- **Brief**: Please transcribe exactly, and only, the lines of the data below between the line holding "age 5 years)" and the line holding "Only complete Q30", inclusive.

■ ■ ■ ■ ■

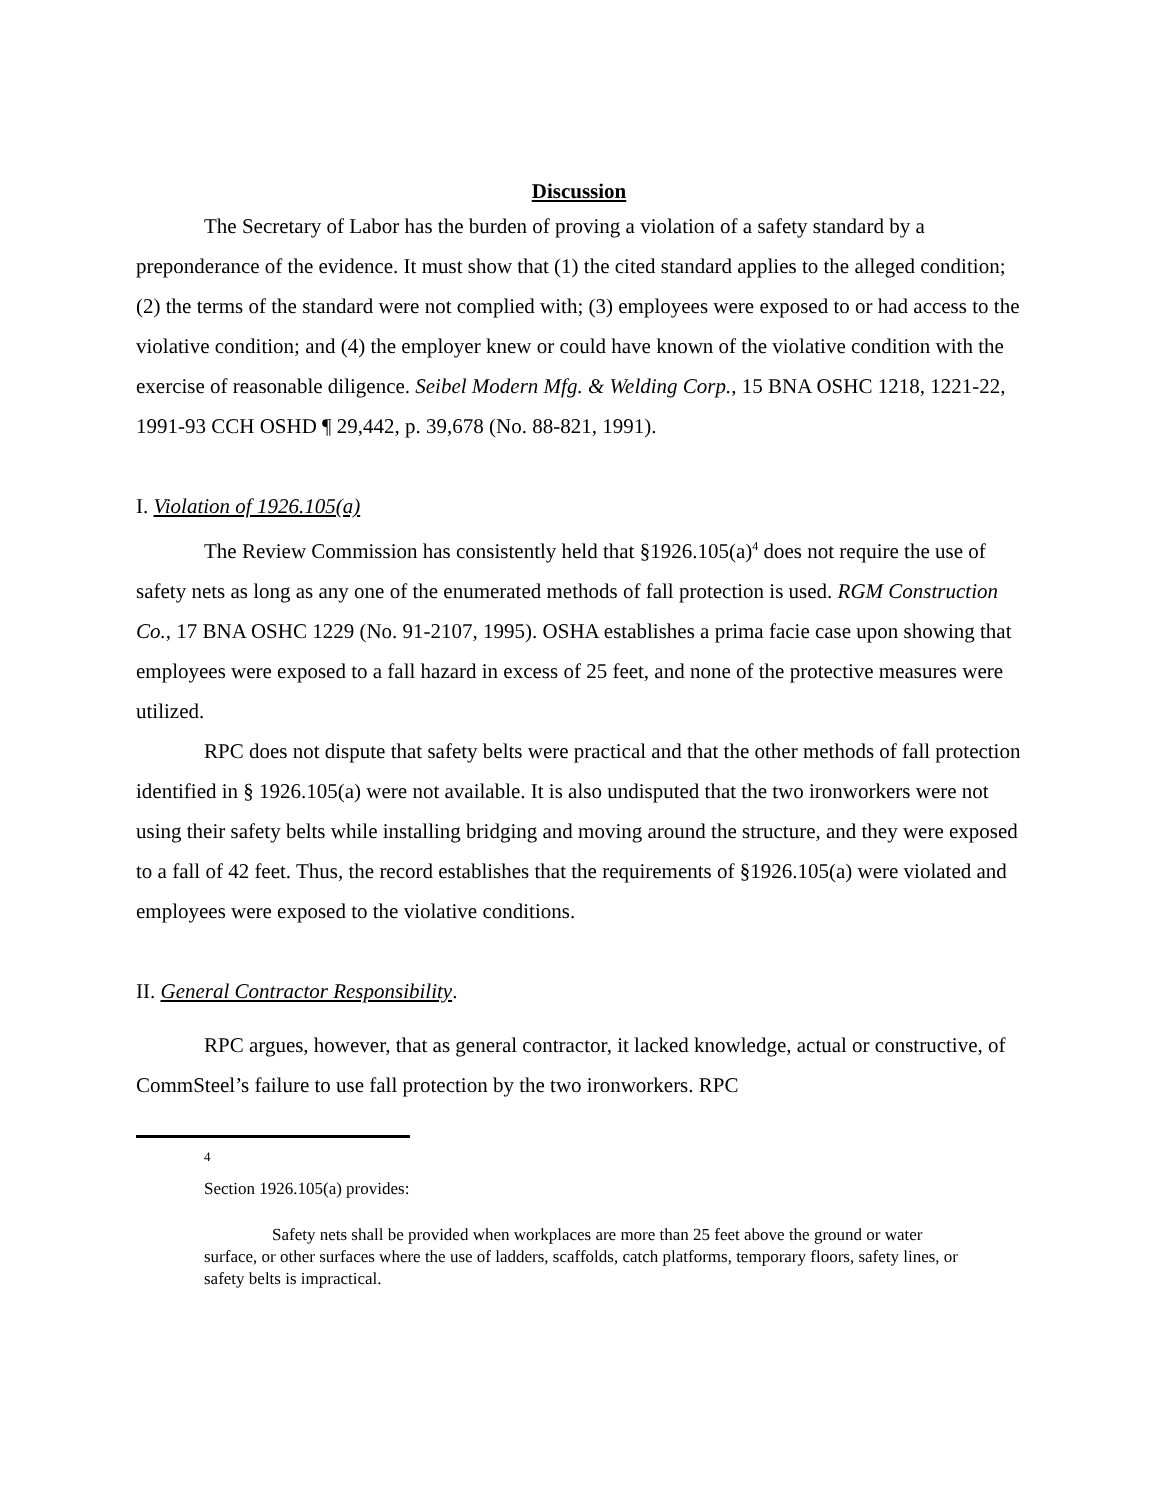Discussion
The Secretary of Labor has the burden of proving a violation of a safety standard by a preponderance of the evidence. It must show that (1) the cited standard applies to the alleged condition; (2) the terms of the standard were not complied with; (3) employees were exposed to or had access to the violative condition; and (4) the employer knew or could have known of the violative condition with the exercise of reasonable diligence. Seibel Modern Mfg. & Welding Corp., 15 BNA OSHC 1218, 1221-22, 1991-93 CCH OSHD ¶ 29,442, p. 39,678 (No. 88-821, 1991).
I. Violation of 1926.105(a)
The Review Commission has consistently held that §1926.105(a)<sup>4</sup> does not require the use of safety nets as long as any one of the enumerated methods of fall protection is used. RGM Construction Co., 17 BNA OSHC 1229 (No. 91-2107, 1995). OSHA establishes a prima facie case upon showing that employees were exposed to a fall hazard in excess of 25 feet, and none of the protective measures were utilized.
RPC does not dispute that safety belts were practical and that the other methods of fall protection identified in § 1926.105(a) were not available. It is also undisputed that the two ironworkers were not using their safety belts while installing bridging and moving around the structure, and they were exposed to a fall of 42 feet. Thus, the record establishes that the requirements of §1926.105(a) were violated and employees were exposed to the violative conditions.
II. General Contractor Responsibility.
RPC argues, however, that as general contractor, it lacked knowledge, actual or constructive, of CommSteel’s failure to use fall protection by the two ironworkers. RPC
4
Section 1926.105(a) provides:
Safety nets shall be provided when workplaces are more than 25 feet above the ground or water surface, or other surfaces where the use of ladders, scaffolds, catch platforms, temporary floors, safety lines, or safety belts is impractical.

■ ■ ■ ■ ■

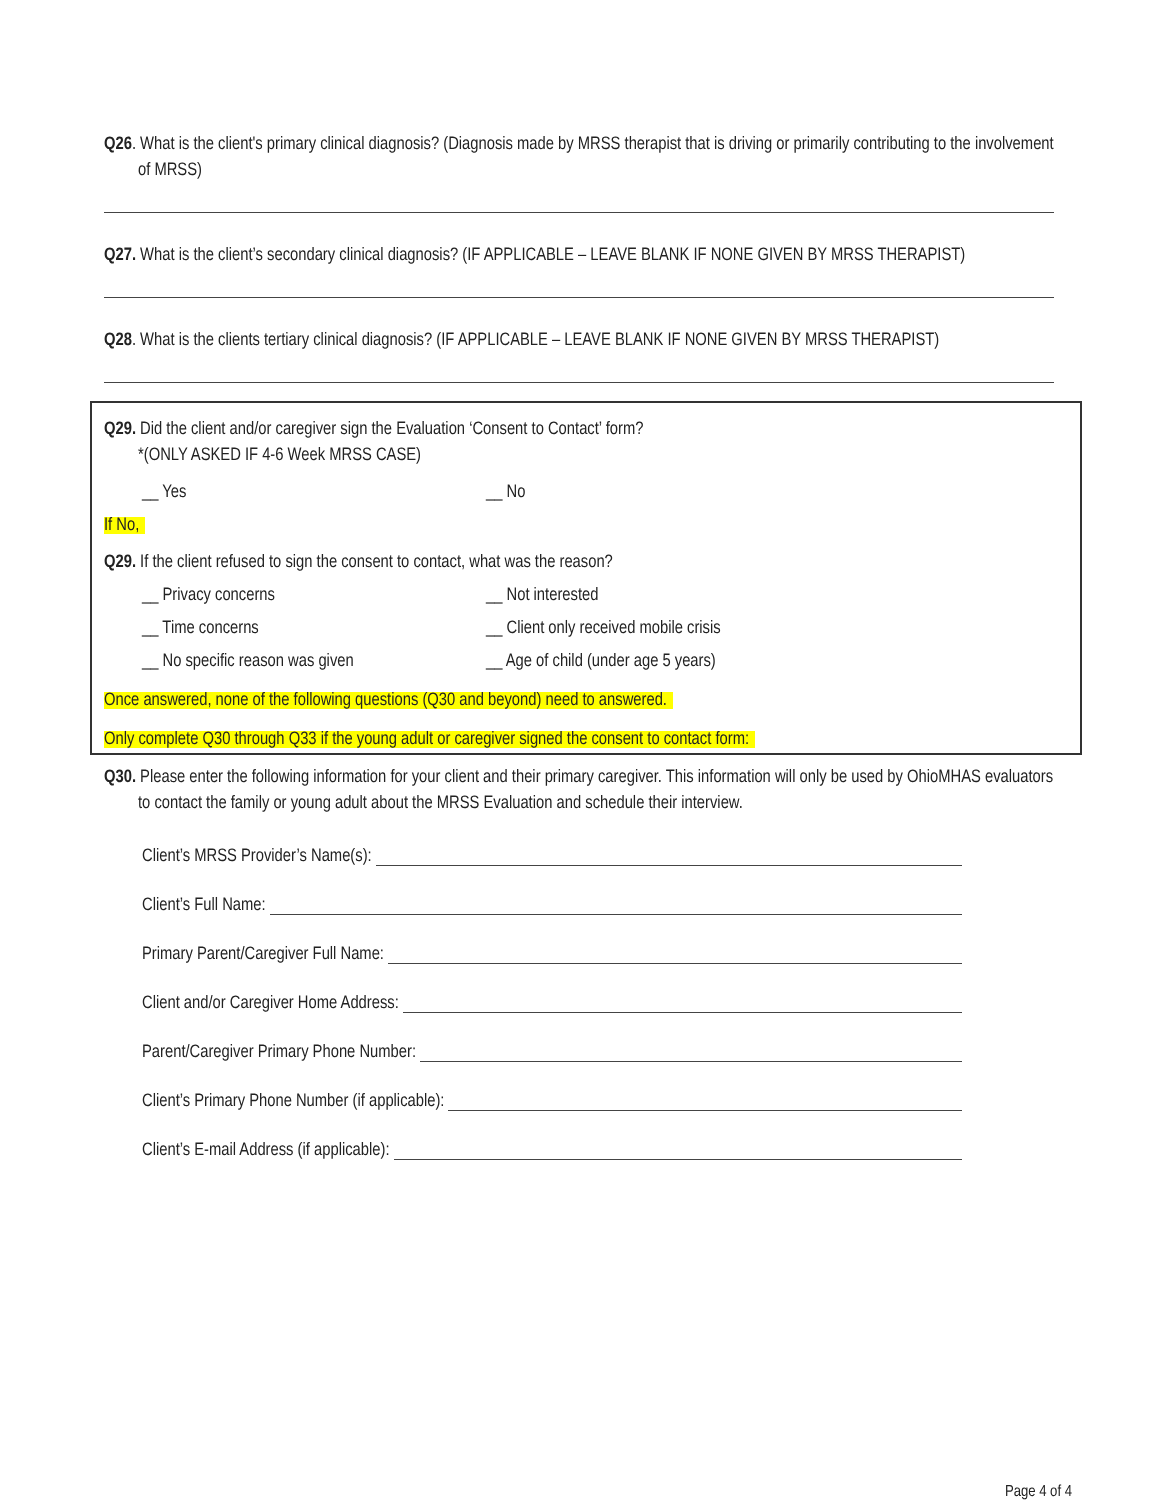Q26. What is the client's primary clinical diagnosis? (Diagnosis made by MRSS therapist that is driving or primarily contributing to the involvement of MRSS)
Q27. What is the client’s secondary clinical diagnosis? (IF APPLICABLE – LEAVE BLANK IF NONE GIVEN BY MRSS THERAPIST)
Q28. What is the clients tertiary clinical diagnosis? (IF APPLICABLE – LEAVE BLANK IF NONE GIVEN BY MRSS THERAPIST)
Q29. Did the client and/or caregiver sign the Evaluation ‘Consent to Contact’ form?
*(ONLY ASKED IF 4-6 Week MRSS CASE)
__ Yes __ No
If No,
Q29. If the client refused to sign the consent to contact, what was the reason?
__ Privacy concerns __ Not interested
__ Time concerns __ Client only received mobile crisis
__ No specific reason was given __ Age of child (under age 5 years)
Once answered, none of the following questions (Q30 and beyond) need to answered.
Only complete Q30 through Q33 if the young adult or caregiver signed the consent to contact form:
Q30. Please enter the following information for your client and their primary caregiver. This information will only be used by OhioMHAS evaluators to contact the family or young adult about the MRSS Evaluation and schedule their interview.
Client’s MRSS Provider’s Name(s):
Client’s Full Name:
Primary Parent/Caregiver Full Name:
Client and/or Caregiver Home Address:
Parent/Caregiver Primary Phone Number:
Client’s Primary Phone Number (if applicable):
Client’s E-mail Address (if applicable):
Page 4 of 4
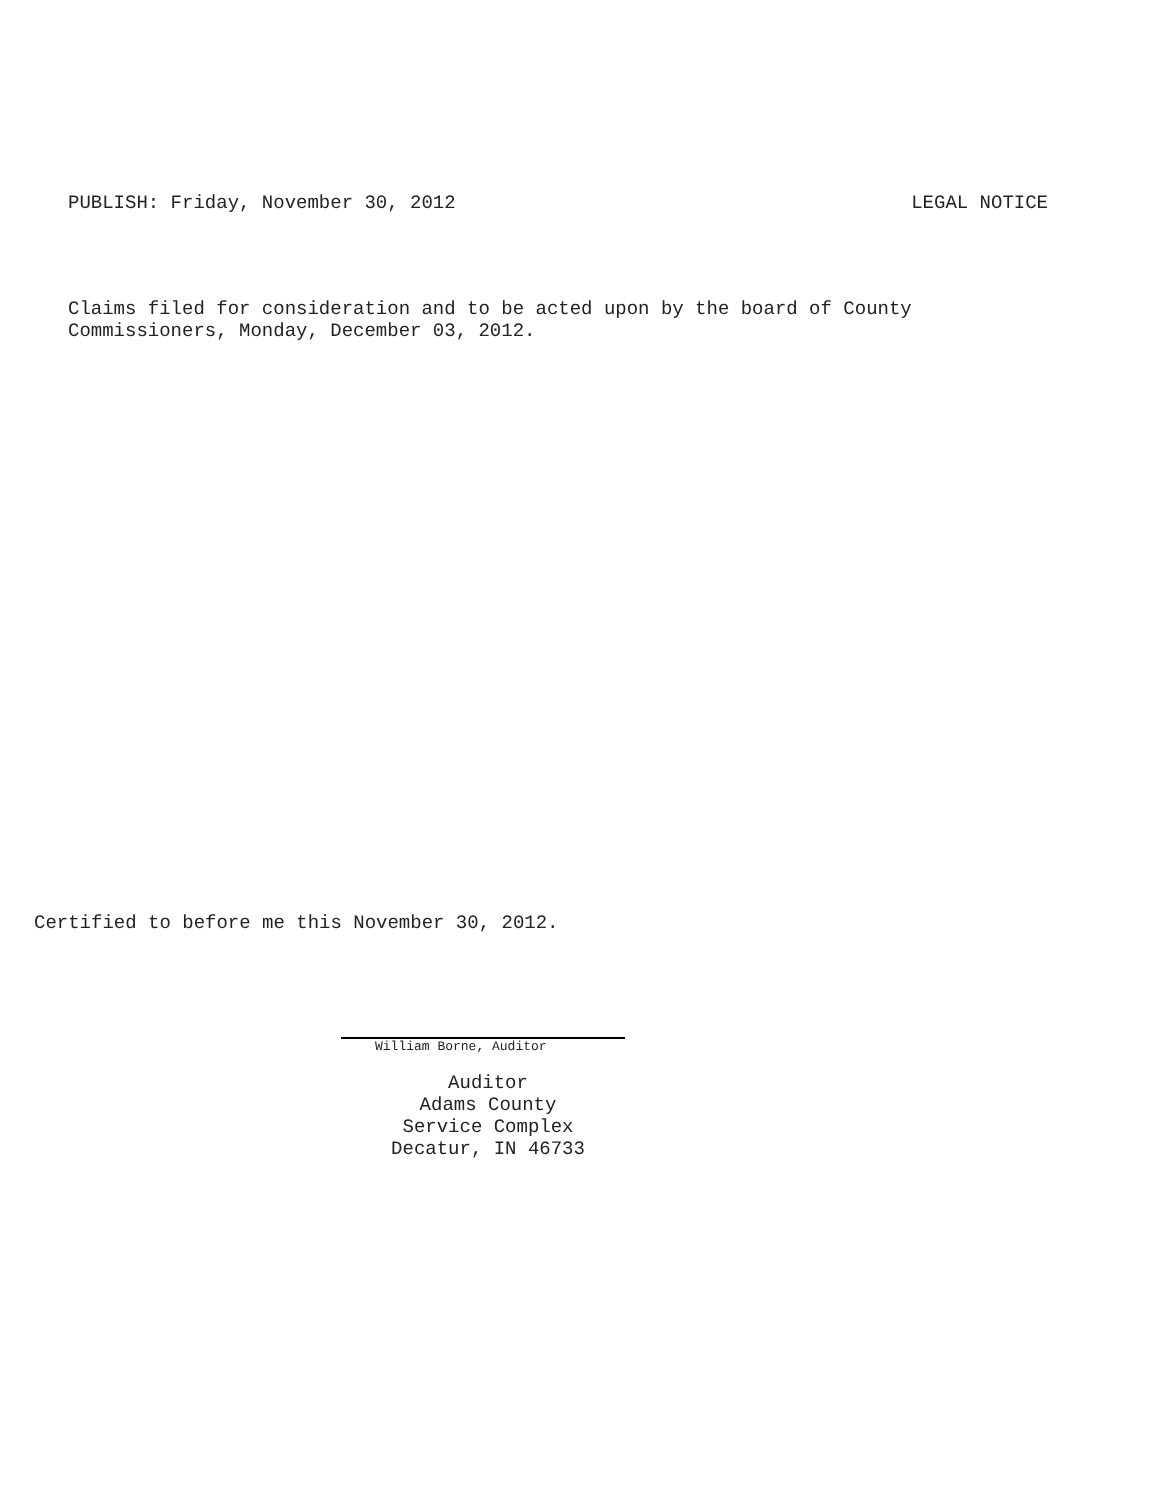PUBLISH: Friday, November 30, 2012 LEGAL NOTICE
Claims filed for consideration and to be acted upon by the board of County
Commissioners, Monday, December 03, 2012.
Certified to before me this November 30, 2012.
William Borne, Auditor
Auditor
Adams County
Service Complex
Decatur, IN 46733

■ ■ ■ ■ ■

- **Worked solution**:
__ No specific reason was given __ Age of child (under age 5 years)
Once answered, none of the following questions (Q30 and beyond) need to answered.
Only complete Q30 through Q33 if the young adult or caregiver signed the consent to contact form:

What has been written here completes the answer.